The intention, dealing with the heart, is one of these three categories and could very well be the most important because it could be an independent act of worship, while all other acts of worship are in need of it.”

  • Imam Ahmad meant by saying that it is one third of knowledge; that this hadith is one of the three principles that all rulings are derived from:

  1. “The reward of deeds depends upon the intentions”

  2. “The halal is clear and the haram is clear. Between the two there are doubtful matters concerning which people do not know whether they are halal or haram. One who avoids them in order to safeguard his religion and his honor is safe, while if someone engages in a part of them he may be doing something haram, like one who grazes his animals near the hima (the grounds reserved for animals belonging to the King which are out of bounds for others’ animals); it is quite likely that some of his animals will stray into it. Truly, every king has a hima, and the hima of Allah is what He has prohibited. (Reported by al-Bukhari’ Muslim, and others)

  3. “Whoever does an act that is not a part of our matter (religion), will have it (his act) rejected.”  (Related by Muslim)

-Can a hadith that’s ahaad [1] be authentic?

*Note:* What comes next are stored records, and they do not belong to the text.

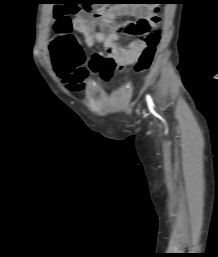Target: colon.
<instances>
[{
  "label": "colon",
  "instance_id": "colon-1",
  "mask_svg": "<svg viewBox=\"0 0 218 257\" xmlns=\"http://www.w3.org/2000/svg\"><path fill=\"white\" fill-rule=\"evenodd\" d=\"M98 9V5H81V10H93L94 16H100V12L96 11ZM65 10L69 14H74L78 11V5L57 6L54 29L58 35L52 40L50 49L56 71L60 76L66 77L82 67L85 54L79 40L70 34L71 22ZM136 10H144L141 17L125 24L121 29L129 35L145 38L147 41V48L136 65V71L143 72L150 67L155 56L160 37L157 30L160 18L154 5H136Z\"/></svg>",
  "mask_w": 218,
  "mask_h": 257
}]
</instances>
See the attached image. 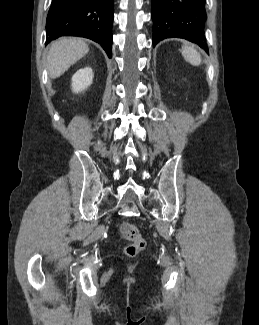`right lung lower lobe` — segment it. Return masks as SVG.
<instances>
[{
  "instance_id": "1",
  "label": "right lung lower lobe",
  "mask_w": 259,
  "mask_h": 325,
  "mask_svg": "<svg viewBox=\"0 0 259 325\" xmlns=\"http://www.w3.org/2000/svg\"><path fill=\"white\" fill-rule=\"evenodd\" d=\"M114 0H53L47 16L46 43L60 36H80L98 42L112 55Z\"/></svg>"
}]
</instances>
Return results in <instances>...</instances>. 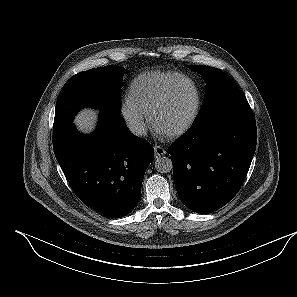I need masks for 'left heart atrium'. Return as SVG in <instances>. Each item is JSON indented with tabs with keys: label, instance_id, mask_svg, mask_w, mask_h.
I'll list each match as a JSON object with an SVG mask.
<instances>
[{
	"label": "left heart atrium",
	"instance_id": "1",
	"mask_svg": "<svg viewBox=\"0 0 297 297\" xmlns=\"http://www.w3.org/2000/svg\"><path fill=\"white\" fill-rule=\"evenodd\" d=\"M157 132H158V133H160V134H162V133H161V132H159L158 130H157Z\"/></svg>",
	"mask_w": 297,
	"mask_h": 297
}]
</instances>
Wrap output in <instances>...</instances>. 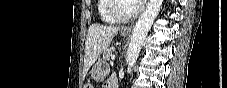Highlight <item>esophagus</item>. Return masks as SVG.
I'll return each instance as SVG.
<instances>
[{
	"instance_id": "34e87169",
	"label": "esophagus",
	"mask_w": 227,
	"mask_h": 88,
	"mask_svg": "<svg viewBox=\"0 0 227 88\" xmlns=\"http://www.w3.org/2000/svg\"><path fill=\"white\" fill-rule=\"evenodd\" d=\"M131 29H132V26H127V27H125L123 30L129 32V31H131Z\"/></svg>"
}]
</instances>
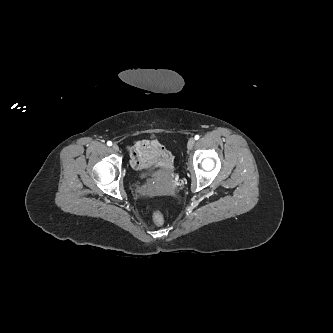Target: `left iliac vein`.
<instances>
[{
    "label": "left iliac vein",
    "mask_w": 333,
    "mask_h": 333,
    "mask_svg": "<svg viewBox=\"0 0 333 333\" xmlns=\"http://www.w3.org/2000/svg\"><path fill=\"white\" fill-rule=\"evenodd\" d=\"M195 144V139L191 138L189 139L188 143H187V147L189 150H191L194 147Z\"/></svg>",
    "instance_id": "4c4485c4"
}]
</instances>
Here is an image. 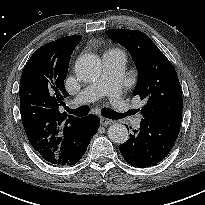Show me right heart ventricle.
Segmentation results:
<instances>
[{"instance_id": "obj_1", "label": "right heart ventricle", "mask_w": 205, "mask_h": 205, "mask_svg": "<svg viewBox=\"0 0 205 205\" xmlns=\"http://www.w3.org/2000/svg\"><path fill=\"white\" fill-rule=\"evenodd\" d=\"M112 51H119V50H111V51H109V52H112Z\"/></svg>"}]
</instances>
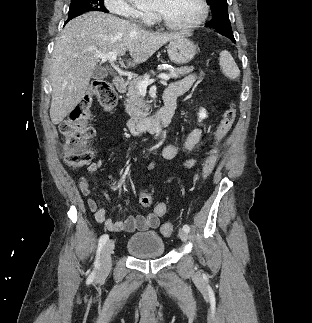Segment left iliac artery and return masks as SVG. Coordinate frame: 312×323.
<instances>
[{
	"instance_id": "left-iliac-artery-1",
	"label": "left iliac artery",
	"mask_w": 312,
	"mask_h": 323,
	"mask_svg": "<svg viewBox=\"0 0 312 323\" xmlns=\"http://www.w3.org/2000/svg\"><path fill=\"white\" fill-rule=\"evenodd\" d=\"M183 230H185L186 232L190 231V227L186 224L183 226Z\"/></svg>"
}]
</instances>
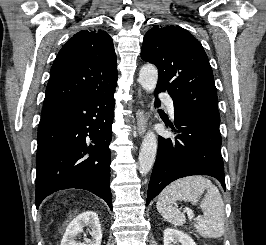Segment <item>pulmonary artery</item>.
<instances>
[{
  "mask_svg": "<svg viewBox=\"0 0 266 245\" xmlns=\"http://www.w3.org/2000/svg\"><path fill=\"white\" fill-rule=\"evenodd\" d=\"M166 108L169 114L173 117L174 116V103L171 98L165 100Z\"/></svg>",
  "mask_w": 266,
  "mask_h": 245,
  "instance_id": "pulmonary-artery-1",
  "label": "pulmonary artery"
}]
</instances>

First of all, Bukhari and Muslim have agreed upon the authenticity of this hadith, and it was recorded by all the famous scholars of hadith in their compilations expect imam Malik.  Secondly, although this hadith may be ahaad, it’s meaning came in many different narrations such as

  1. The hadith recorded in Muslim on the authority of Aisha, and Umm Salama that the Prophet صلى الله عليه و سلم said: ” The people will be resurrected according to their intentions.”

  2. The hadith narrated by Ibn Abbas in Bukhari and Muslim that the Prophet صلى الله عليه و سلم said  on the day of the Conquest of Mecca, “There is no migration (after the Conquest), but Jihad and good intentions.

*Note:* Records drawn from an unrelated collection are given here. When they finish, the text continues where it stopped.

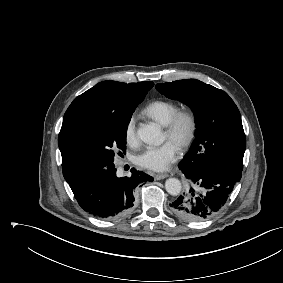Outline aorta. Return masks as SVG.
Listing matches in <instances>:
<instances>
[{
    "instance_id": "obj_1",
    "label": "aorta",
    "mask_w": 283,
    "mask_h": 283,
    "mask_svg": "<svg viewBox=\"0 0 283 283\" xmlns=\"http://www.w3.org/2000/svg\"><path fill=\"white\" fill-rule=\"evenodd\" d=\"M137 135L144 143L150 145H160L164 141L161 129L155 123L140 127L137 131ZM165 188L170 195L177 196L181 192L182 185L178 179L169 178L165 182Z\"/></svg>"
}]
</instances>
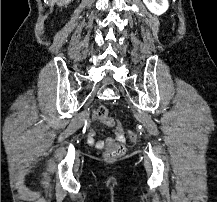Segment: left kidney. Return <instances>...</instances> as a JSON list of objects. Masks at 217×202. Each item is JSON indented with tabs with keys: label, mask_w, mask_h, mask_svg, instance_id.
I'll return each instance as SVG.
<instances>
[{
	"label": "left kidney",
	"mask_w": 217,
	"mask_h": 202,
	"mask_svg": "<svg viewBox=\"0 0 217 202\" xmlns=\"http://www.w3.org/2000/svg\"><path fill=\"white\" fill-rule=\"evenodd\" d=\"M143 2L146 8H148L152 14H157V16L166 12L168 8L167 0H143Z\"/></svg>",
	"instance_id": "left-kidney-1"
}]
</instances>
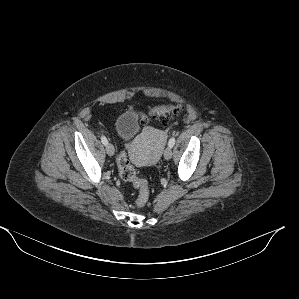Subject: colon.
I'll list each match as a JSON object with an SVG mask.
<instances>
[{
	"label": "colon",
	"mask_w": 299,
	"mask_h": 299,
	"mask_svg": "<svg viewBox=\"0 0 299 299\" xmlns=\"http://www.w3.org/2000/svg\"><path fill=\"white\" fill-rule=\"evenodd\" d=\"M179 108L172 105H161L154 107L151 110V116L159 122L165 124L169 122L177 113ZM148 117L143 116L141 121L147 122ZM119 174L124 181L131 182L133 186L138 189L139 194L136 200L137 206H143L149 197L148 184L144 179H140L136 176V172L132 164L130 163L127 155L122 153L118 158Z\"/></svg>",
	"instance_id": "5ec220e1"
}]
</instances>
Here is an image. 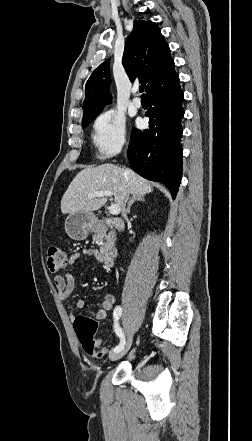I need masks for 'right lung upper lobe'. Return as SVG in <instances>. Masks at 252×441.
Listing matches in <instances>:
<instances>
[{
	"label": "right lung upper lobe",
	"instance_id": "obj_1",
	"mask_svg": "<svg viewBox=\"0 0 252 441\" xmlns=\"http://www.w3.org/2000/svg\"><path fill=\"white\" fill-rule=\"evenodd\" d=\"M172 62L169 46L159 27L150 20H135L122 58L130 80L134 81L138 77L145 84L147 92ZM110 82L108 59L94 70L86 82L82 123L95 118L109 101Z\"/></svg>",
	"mask_w": 252,
	"mask_h": 441
}]
</instances>
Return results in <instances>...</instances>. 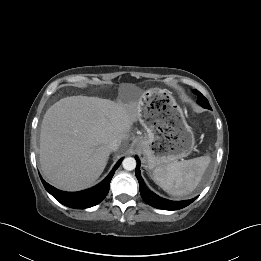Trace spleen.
I'll use <instances>...</instances> for the list:
<instances>
[{
	"instance_id": "obj_1",
	"label": "spleen",
	"mask_w": 261,
	"mask_h": 261,
	"mask_svg": "<svg viewBox=\"0 0 261 261\" xmlns=\"http://www.w3.org/2000/svg\"><path fill=\"white\" fill-rule=\"evenodd\" d=\"M209 163V156H201L180 162L174 161L155 168L151 179L171 195H188L199 184Z\"/></svg>"
}]
</instances>
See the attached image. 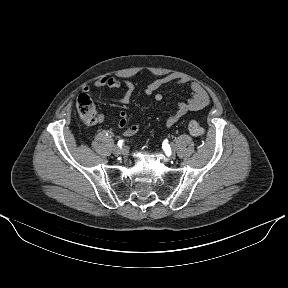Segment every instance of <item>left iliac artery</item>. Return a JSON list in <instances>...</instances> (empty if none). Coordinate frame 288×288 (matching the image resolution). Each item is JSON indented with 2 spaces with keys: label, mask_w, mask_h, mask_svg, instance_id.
Instances as JSON below:
<instances>
[{
  "label": "left iliac artery",
  "mask_w": 288,
  "mask_h": 288,
  "mask_svg": "<svg viewBox=\"0 0 288 288\" xmlns=\"http://www.w3.org/2000/svg\"><path fill=\"white\" fill-rule=\"evenodd\" d=\"M163 142L164 143H169V144H172L174 142V139L172 137H169V138H164L163 139ZM165 149V148H164Z\"/></svg>",
  "instance_id": "left-iliac-artery-1"
}]
</instances>
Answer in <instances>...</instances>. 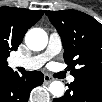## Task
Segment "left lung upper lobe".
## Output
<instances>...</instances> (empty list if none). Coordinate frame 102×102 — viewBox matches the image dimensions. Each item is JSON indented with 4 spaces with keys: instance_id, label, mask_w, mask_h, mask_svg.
<instances>
[{
    "instance_id": "1",
    "label": "left lung upper lobe",
    "mask_w": 102,
    "mask_h": 102,
    "mask_svg": "<svg viewBox=\"0 0 102 102\" xmlns=\"http://www.w3.org/2000/svg\"><path fill=\"white\" fill-rule=\"evenodd\" d=\"M59 31L65 49L64 60L75 80L102 82V25L77 11H45ZM80 67L79 69L75 68Z\"/></svg>"
}]
</instances>
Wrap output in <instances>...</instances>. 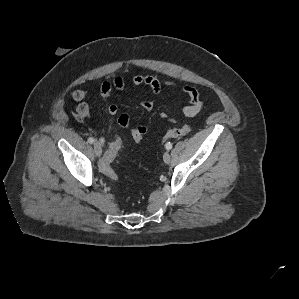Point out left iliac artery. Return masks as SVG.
I'll use <instances>...</instances> for the list:
<instances>
[{
  "label": "left iliac artery",
  "mask_w": 299,
  "mask_h": 299,
  "mask_svg": "<svg viewBox=\"0 0 299 299\" xmlns=\"http://www.w3.org/2000/svg\"><path fill=\"white\" fill-rule=\"evenodd\" d=\"M165 148L167 150H170L172 148V143H170V142L166 143Z\"/></svg>",
  "instance_id": "1"
}]
</instances>
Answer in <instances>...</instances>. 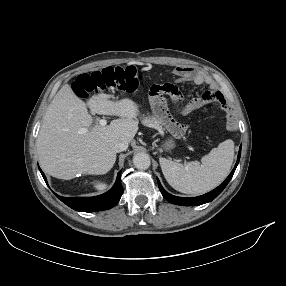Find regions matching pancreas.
Returning <instances> with one entry per match:
<instances>
[{"instance_id": "obj_1", "label": "pancreas", "mask_w": 286, "mask_h": 286, "mask_svg": "<svg viewBox=\"0 0 286 286\" xmlns=\"http://www.w3.org/2000/svg\"><path fill=\"white\" fill-rule=\"evenodd\" d=\"M143 125L147 127H153L155 129H161V122L154 117H146L142 120Z\"/></svg>"}]
</instances>
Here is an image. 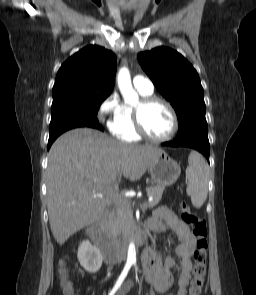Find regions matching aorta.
Masks as SVG:
<instances>
[{
  "instance_id": "aorta-1",
  "label": "aorta",
  "mask_w": 256,
  "mask_h": 295,
  "mask_svg": "<svg viewBox=\"0 0 256 295\" xmlns=\"http://www.w3.org/2000/svg\"><path fill=\"white\" fill-rule=\"evenodd\" d=\"M117 83L124 102L129 105H136L139 101V97L132 86L130 72L127 68L124 67L119 70ZM127 260L129 262H134L136 260V249L134 243L129 244Z\"/></svg>"
}]
</instances>
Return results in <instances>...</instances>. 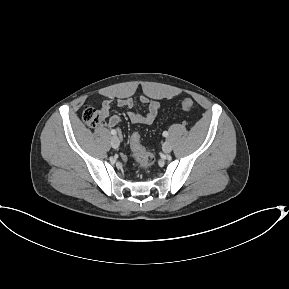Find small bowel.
<instances>
[{
    "mask_svg": "<svg viewBox=\"0 0 289 289\" xmlns=\"http://www.w3.org/2000/svg\"><path fill=\"white\" fill-rule=\"evenodd\" d=\"M141 102L147 105V112L145 114L139 113L133 109L134 102L132 99H119L116 101L118 107H125L129 110L128 116L130 120L135 124L149 125L154 122L157 114L160 110V103L158 101L149 100L147 97H142ZM113 102L111 100H105L102 103V110L105 112L106 116L112 107ZM121 121V118L117 114H112L108 119L109 127H116ZM125 159V156H123Z\"/></svg>",
    "mask_w": 289,
    "mask_h": 289,
    "instance_id": "1",
    "label": "small bowel"
}]
</instances>
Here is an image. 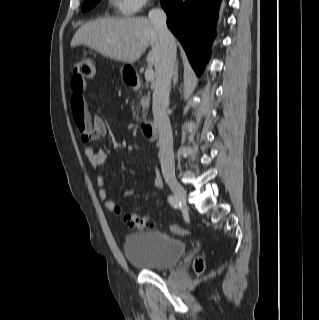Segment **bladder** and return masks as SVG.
Segmentation results:
<instances>
[{
	"label": "bladder",
	"instance_id": "1",
	"mask_svg": "<svg viewBox=\"0 0 319 320\" xmlns=\"http://www.w3.org/2000/svg\"><path fill=\"white\" fill-rule=\"evenodd\" d=\"M123 251L133 266L162 272L179 264L186 251V244L172 234L150 230L127 235Z\"/></svg>",
	"mask_w": 319,
	"mask_h": 320
}]
</instances>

  3. The hadith of Abu Musa al Ash`ari recorded in Bukhari and Muslim that the prophet صلى الله عليه و سلم said: “The one who fights so that the Word of Allah (Islam) be exalted, is the one who fights in the cause of Allah.”

**And many more narrations that can’t all be mentioned that indicate the same meaning. So technically, this narration can actually be considered a successive narration, mutawatir, based on the meaning of the hadith and not on the chain of narration.

His saying: On the pulpit

Meaning the pulpit of The Prophet’s Mosque صلى الله عليه و سلم in Medinah.

His saying: The deeds are upon the intentions

Both deeds and intentions are plural, i.e. the reward of each deed depends upon its intention. Alkhoobi said: “It seems as if he pointed out that intentions are of several types just like deeds are of different types, e.g. a person may do a deed intending from it the reward of Allah, or to obtain that which Allah promised, or to save himself from Allah’s  punishment.

In other narrations, deeds are plural but intention is singular, like the narration of Maalik in Sahih Al Bukhari in the “Book of Faith” that Prophet صلى الله عليه و سلم said: “The deeds are upon the intention”, because the deeds are performed by many different organs so they are plural, contrary to the place of the intention, the heart, being one. Also the intention is based upon sincerity which is one, and directed towards The one with no partners. What is meant by “deeds” here in this hadith is the “deeds of worship”.

His saying: upon the intentions

Intentions linguistically means: The determination of the heart.

“Upon” either means that the intention is an integral part of the deed, or that the intention is the reason for doing the deed. It is said that the meaning is “The deeds are judged based upon the intentions” or “The deeds are completed upon the intentions” or “the deeds are obtained based upon the intentions” or “the deeds are established with the intentions”. Also the deeds are the actions performed by the organs including the words of the tongue and actions of the heart. What is meant by the hadith here is not that actions don’t exist without intentions, as there could be actions with absolutely no intentions.  Rather, the meaning is that complete, or correct actions don’t exist except for with intentions.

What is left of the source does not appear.